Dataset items
================
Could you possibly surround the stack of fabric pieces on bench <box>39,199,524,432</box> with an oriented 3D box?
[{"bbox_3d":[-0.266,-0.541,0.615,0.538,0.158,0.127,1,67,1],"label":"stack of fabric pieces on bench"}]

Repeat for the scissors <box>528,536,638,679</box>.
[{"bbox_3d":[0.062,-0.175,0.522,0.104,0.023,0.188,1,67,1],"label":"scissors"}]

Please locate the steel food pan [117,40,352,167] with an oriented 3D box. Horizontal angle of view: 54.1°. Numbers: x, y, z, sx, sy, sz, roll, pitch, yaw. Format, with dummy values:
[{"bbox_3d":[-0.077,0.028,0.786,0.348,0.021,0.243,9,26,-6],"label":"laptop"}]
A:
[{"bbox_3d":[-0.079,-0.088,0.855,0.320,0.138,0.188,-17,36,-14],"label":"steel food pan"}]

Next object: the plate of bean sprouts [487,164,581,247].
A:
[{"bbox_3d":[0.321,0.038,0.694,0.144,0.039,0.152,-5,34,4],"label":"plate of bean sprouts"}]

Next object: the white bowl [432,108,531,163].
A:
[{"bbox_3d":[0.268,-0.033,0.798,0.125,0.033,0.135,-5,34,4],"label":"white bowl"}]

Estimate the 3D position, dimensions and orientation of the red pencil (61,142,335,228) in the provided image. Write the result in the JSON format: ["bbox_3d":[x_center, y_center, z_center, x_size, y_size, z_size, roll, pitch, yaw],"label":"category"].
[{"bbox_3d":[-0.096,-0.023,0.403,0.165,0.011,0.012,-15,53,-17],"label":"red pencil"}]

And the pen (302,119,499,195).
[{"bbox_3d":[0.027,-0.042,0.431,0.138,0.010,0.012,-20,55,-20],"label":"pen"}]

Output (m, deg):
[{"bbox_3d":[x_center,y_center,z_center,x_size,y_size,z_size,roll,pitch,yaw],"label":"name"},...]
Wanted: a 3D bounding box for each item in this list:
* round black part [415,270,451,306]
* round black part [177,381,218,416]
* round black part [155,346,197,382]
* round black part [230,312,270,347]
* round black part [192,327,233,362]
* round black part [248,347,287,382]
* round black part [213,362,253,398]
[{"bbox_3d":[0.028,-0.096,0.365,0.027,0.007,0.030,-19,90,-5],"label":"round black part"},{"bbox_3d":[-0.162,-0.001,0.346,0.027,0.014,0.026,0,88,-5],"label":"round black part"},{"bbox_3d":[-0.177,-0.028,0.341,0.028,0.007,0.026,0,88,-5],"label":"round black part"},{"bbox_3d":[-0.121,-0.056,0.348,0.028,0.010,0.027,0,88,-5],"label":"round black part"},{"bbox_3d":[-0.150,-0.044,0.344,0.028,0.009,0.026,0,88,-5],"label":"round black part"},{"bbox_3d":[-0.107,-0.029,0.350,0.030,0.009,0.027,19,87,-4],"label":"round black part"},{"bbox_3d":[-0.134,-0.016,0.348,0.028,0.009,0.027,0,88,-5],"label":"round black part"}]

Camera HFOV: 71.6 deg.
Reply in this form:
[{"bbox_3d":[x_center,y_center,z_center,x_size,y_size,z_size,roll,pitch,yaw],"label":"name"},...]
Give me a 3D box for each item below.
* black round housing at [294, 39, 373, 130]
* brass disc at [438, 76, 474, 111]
================
* [What to produce]: Restate the data word for word, leaving nothing out.

* [Response area]:
Could you possibly surround the stack of fabric pieces on bench <box>39,199,524,432</box> with an oriented 3D box?
[{"bbox_3d":[-0.266,-0.541,0.615,0.538,0.158,0.127,1,67,1],"label":"stack of fabric pieces on bench"}]

Repeat for the scissors <box>528,536,638,679</box>.
[{"bbox_3d":[0.062,-0.175,0.522,0.104,0.023,0.188,1,67,1],"label":"scissors"}]

Please locate the steel food pan [117,40,352,167] with an oriented 3D box. Horizontal angle of view: 54.1°. Numbers: x, y, z, sx, sy, sz, roll, pitch, yaw. Format, with dummy values:
[{"bbox_3d":[-0.077,0.028,0.786,0.348,0.021,0.243,9,26,-6],"label":"laptop"}]
A:
[{"bbox_3d":[-0.079,-0.088,0.855,0.320,0.138,0.188,-17,36,-14],"label":"steel food pan"}]

Next object: the plate of bean sprouts [487,164,581,247].
A:
[{"bbox_3d":[0.321,0.038,0.694,0.144,0.039,0.152,-5,34,4],"label":"plate of bean sprouts"}]

Next object: the white bowl [432,108,531,163].
A:
[{"bbox_3d":[0.268,-0.033,0.798,0.125,0.033,0.135,-5,34,4],"label":"white bowl"}]

Estimate the 3D position, dimensions and orientation of the red pencil (61,142,335,228) in the provided image. Write the result in the JSON format: ["bbox_3d":[x_center, y_center, z_center, x_size, y_size, z_size, roll, pitch, yaw],"label":"category"].
[{"bbox_3d":[-0.096,-0.023,0.403,0.165,0.011,0.012,-15,53,-17],"label":"red pencil"}]

And the pen (302,119,499,195).
[{"bbox_3d":[0.027,-0.042,0.431,0.138,0.010,0.012,-20,55,-20],"label":"pen"}]

Output (m, deg):
[{"bbox_3d":[x_center,y_center,z_center,x_size,y_size,z_size,roll,pitch,yaw],"label":"name"},...]
Wanted: a 3D bounding box for each item in this list:
* round black part [415,270,451,306]
* round black part [177,381,218,416]
* round black part [155,346,197,382]
* round black part [230,312,270,347]
* round black part [192,327,233,362]
* round black part [248,347,287,382]
* round black part [213,362,253,398]
[{"bbox_3d":[0.028,-0.096,0.365,0.027,0.007,0.030,-19,90,-5],"label":"round black part"},{"bbox_3d":[-0.162,-0.001,0.346,0.027,0.014,0.026,0,88,-5],"label":"round black part"},{"bbox_3d":[-0.177,-0.028,0.341,0.028,0.007,0.026,0,88,-5],"label":"round black part"},{"bbox_3d":[-0.121,-0.056,0.348,0.028,0.010,0.027,0,88,-5],"label":"round black part"},{"bbox_3d":[-0.150,-0.044,0.344,0.028,0.009,0.026,0,88,-5],"label":"round black part"},{"bbox_3d":[-0.107,-0.029,0.350,0.030,0.009,0.027,19,87,-4],"label":"round black part"},{"bbox_3d":[-0.134,-0.016,0.348,0.028,0.009,0.027,0,88,-5],"label":"round black part"}]

Camera HFOV: 71.6 deg.
Reply in this form:
[{"bbox_3d":[x_center,y_center,z_center,x_size,y_size,z_size,roll,pitch,yaw],"label":"name"},...]
Give me a 3D box for each item below.
* black round housing at [294, 39, 373, 130]
* brass disc at [438, 76, 474, 111]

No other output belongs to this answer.